Foreign maids in Lebanon are committing
suicide to escape cruel employers,
says HRW. [Photo: AFP]

(AFP) — Foreign maids are dying each week in Lebanon often by committing suicide to escape bad treatment by their employers, the New York-based Human Rights Watch said on Tuesday.

“Domestic workers are dying in Lebanon at a rate of more than one per week,” said Nadim Houry, a senior researcher at HRW, in the second damning report since April on the working conditions of foreign workers in Lebanon. “These suicides are linked to the isolation and the difficult working conditions these workers face in Lebanon,” including financial pressure due to earning below minimum wages, Houry said in the report.

According to HRW around 200,000 domestic labourers, mostly from Sri Lanka, the Philippines and Ethiopia, are not protected by Lebanese labour laws.

Most of those who take their own lives or “risk their lives trying to escape” from the high-rise apartment buildings where they are employed, are women.

HRW said that at least 24 housemaids have died since January 2007 after falling from multi-storey buildings.

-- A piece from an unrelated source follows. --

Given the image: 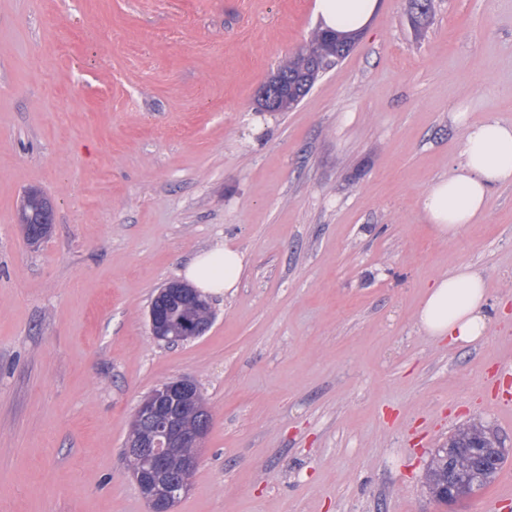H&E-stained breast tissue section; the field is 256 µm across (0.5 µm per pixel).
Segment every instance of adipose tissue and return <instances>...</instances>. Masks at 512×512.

“Many domestic workers are literally being driven to jump from balconies to escape their forced confinement,” Houry said.

Interviews conducted by HRW with embassy officials and friends of domestic workers who committed suicide “suggest that forced confinement, excessive work demands, employer abuse and financial pressures are key factors pushing these women to kill themselves or risk their lives”.

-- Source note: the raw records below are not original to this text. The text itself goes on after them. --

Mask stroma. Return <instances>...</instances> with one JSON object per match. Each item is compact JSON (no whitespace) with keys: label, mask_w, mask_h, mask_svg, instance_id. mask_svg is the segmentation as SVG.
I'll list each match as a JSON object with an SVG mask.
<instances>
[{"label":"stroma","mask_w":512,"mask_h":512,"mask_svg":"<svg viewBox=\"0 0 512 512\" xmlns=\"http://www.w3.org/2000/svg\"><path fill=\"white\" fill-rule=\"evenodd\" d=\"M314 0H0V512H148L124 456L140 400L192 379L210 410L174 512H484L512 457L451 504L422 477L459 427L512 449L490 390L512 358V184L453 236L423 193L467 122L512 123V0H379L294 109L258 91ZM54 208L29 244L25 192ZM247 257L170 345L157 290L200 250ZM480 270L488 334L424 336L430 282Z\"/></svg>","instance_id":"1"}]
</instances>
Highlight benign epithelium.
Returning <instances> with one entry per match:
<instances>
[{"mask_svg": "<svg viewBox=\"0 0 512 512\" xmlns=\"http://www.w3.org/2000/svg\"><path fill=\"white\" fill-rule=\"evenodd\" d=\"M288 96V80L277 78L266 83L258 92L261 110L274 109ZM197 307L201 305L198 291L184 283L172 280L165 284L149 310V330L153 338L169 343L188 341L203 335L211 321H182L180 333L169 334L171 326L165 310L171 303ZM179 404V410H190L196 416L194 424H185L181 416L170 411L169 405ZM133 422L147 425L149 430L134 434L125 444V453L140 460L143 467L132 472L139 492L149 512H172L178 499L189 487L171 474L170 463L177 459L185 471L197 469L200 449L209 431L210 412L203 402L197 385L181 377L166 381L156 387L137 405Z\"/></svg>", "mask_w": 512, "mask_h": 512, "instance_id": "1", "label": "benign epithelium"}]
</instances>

Human Rights Watch urged the Lebanese authorities to guarantee the workers “the right to move freely, to work in decent conditions, to communicate with their friends and families, and to earn a living wage”.

It specifically asked the authorities to track down cases of deaths linked to suicide or other unnatural causes and “properly investigate them”.

“The high death toll of migrant domestic workers in Lebanon, from unnatural causes, shows the urgent need to improve their working conditions,” HRW said.